Mr Woodward says: 'It's astonishing that the myth has persisted that Bath was jerry-built. When the properties were constructed they were sold on a 99-year lease, and the feeling has grown up that the builders more or less threw the buildings up, not caring if they stood for much longer than the contracted 100 years.'

In fact, the exhibits in the Building of Bath museum - a delightful full-size working model of a sash window, for example - make it clear that while builders had to be economical with expensive Bath stone, the houses were built with extraordinary care and attention. Compared with the cost of stone, labour was cheap, and on-the-job deaths were common.

The front walls of the houses, on which a disproportionate amount of care was lavished, are sometimes nothing more than a slender skin of ashlar. It is a tribute to the skill of the masons that such a sturdy construction was founded on such slender support.

'After 200 years, the Georgian houses of Bath are still in good condition. I would say that if they've been standing for 200 years, they'll be good for at least another 200,' Mr Woodward says.

It is a testament to the soundness of the Georgian builders' work that of the 7,000 houses built during Bath's heyday, from 1714 to 1830, more than 5,000 remain. The rest disappeared not as a result of shoddy workmanship, but because of the attentions of the developer's bulldozer. The notorious 'Rape of Bath' during the Fifties and Sixties, and the property blight caused by the bizarre Buchanan plan to put a traffic tunnel under the city, took a heavy toll on Bath's architectural heritage.

Christopher Woodward, standing beside the museum's huge scale model of the city, points out the areas worst affected. 'The houses knocked down were mostly artisan terraces - no grand buildings were touched.'

It is now extraordinary to think, however, that as little as 30 or 40 years ago the city's fathers were happy to demolish rows of intricate and intimate Georgian houses to make way for immense and ugly council flats.

Despite the work of the demolishers, Bath remains the most complete Georgian city in Britain. It was the first planned city outside London, unique with its arrangement of square, circus and crescent all built to John Wood's plan, and each one an architectural innovation. Wood's Circus was the first, from which all the others were developed.

John Wood the elder (his son, John Wood the younger, completed the job) was a legend in his 18th- century lifetime. Born as a lowly builder's son, he went to London, taught himself architecture and returned to Bath to win something worth more than a fortune in those days: a place in high society.

It is a surprise, therefore, to discover that in some ways he was a few ashlar blocks short of a pediment. He was convinced that Bath was a druidic city, founded in pre- Roman times by the mythical English king Bladud, father to King Lear.
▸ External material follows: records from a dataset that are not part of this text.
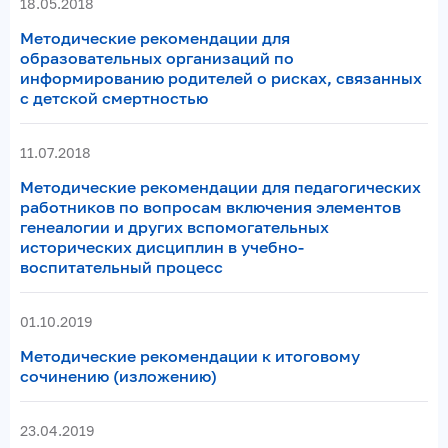
18.05.2018
Методические рекомендации для
образовательных организаций по
информированию родителей о рисках, связанных
с детской смертностью
11.07.2018
Методические рекомендации для педагогических
работников по вопросам включения элементов
генеалогии и других вспомогательных
исторических дисциплин в учебно-
воспитательный процесс
01.10.2019
Методические рекомендации к итоговому
сочинению (изложению)
23.04.2019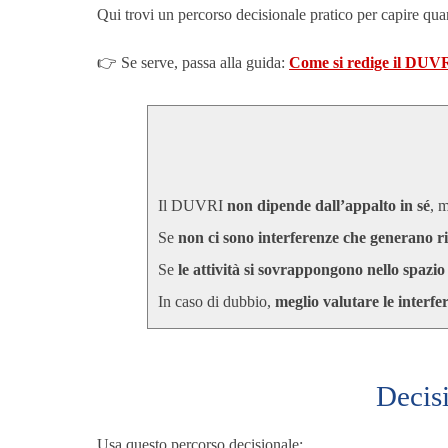
Qui trovi un percorso decisionale pratico per capire qu
👉 Se serve, passa alla guida:
Come si redige il DUVR
Il DUVRI
non dipende dall’appalto in sé
, 
Se
non ci sono interferenze che generano ri
Se
le attività si sovrappongono nello spazi
In caso di dubbio,
meglio valutare le interfe
Decis
Usa questo percorso decisionale: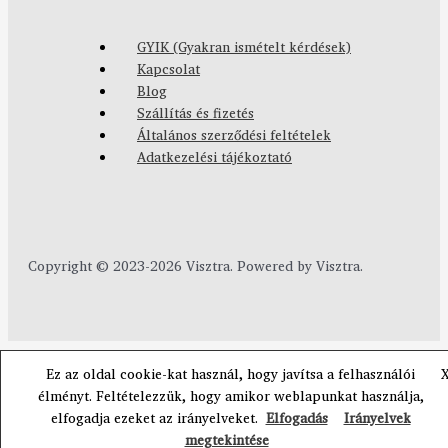
GYIK (Gyakran ismételt kérdések)
Kapcsolat
Blog
Szállítás és fizetés
Általános szerződési feltételek
Adatkezelési tájékoztató
Copyright © 2023-2026 Visztra. Powered by Visztra.
Ez az oldal cookie-kat használ, hogy javítsa a felhasználói
élményt. Feltételezzük, hogy amikor weblapunkat használja,
elfogadja ezeket az irányelveket.
Elfogadás
Irányelvek
megtekintése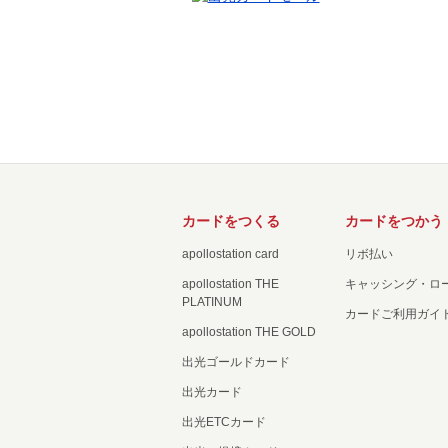
カードをつくる
カードをつかう
apollostation card
リボ払い
apollostation THE
キャッシング・ロ
PLATINUM
カードご利用ガイ
apollostation THE GOLD
出光ゴールドカード
出光カード
出光ETCカード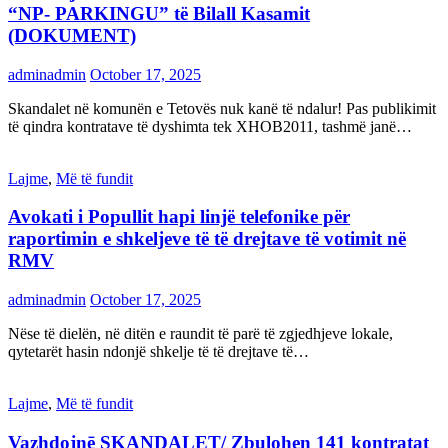
“NP- PARKINGU” të Bilall Kasamit
(DOKUMENT)
adminadmin
October 17, 2025
Skandalet në komunën e Tetovës nuk kanë të ndalur! Pas publikimit
të qindra kontratave të dyshimta tek XHOB2011, tashmë janë…
Lajme
,
Më të fundit
Avokati i Popullit hapi linjë telefonike për
raportimin e shkeljeve të të drejtave të votimit në
RMV
adminadmin
October 17, 2025
Nëse të dielën, në ditën e raundit të parë të zgjedhjeve lokale,
qytetarët hasin ndonjë shkelje të të drejtave të…
Lajme
,
Më të fundit
Vazhdojnē SKANDALET/ Zbulohen 141 kontratat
He was also of the opinion that the Greek god Apollo used Bath as his summer residence, being wont to frolic on the river meadows next to what is now the Sainsbury's building in Green Park.

Wood's druidic beliefs were incorporated in the design for his Circus, which was built to the exact dimensions of the stone circle at Stonehenge.

Surprisingly, it is only recently that Bath's Georgian houses have become very expensive. A grand house in New Sydney Place when it was built in 1808 would have cost pounds 1,600, which was expensive - about as high a price as houses reached in Bath at that time, Mr Woodward says. It wasn't until the Fifties that this same house was once again worth as much as pounds 1,600. Today Mr Woodward estimates that it would be sold for about pounds 800,000.

No doubt John Wood would find this hard to believe - harder even than the idea of Apollo popping into the local Sainsbury's for a bottle of retsina.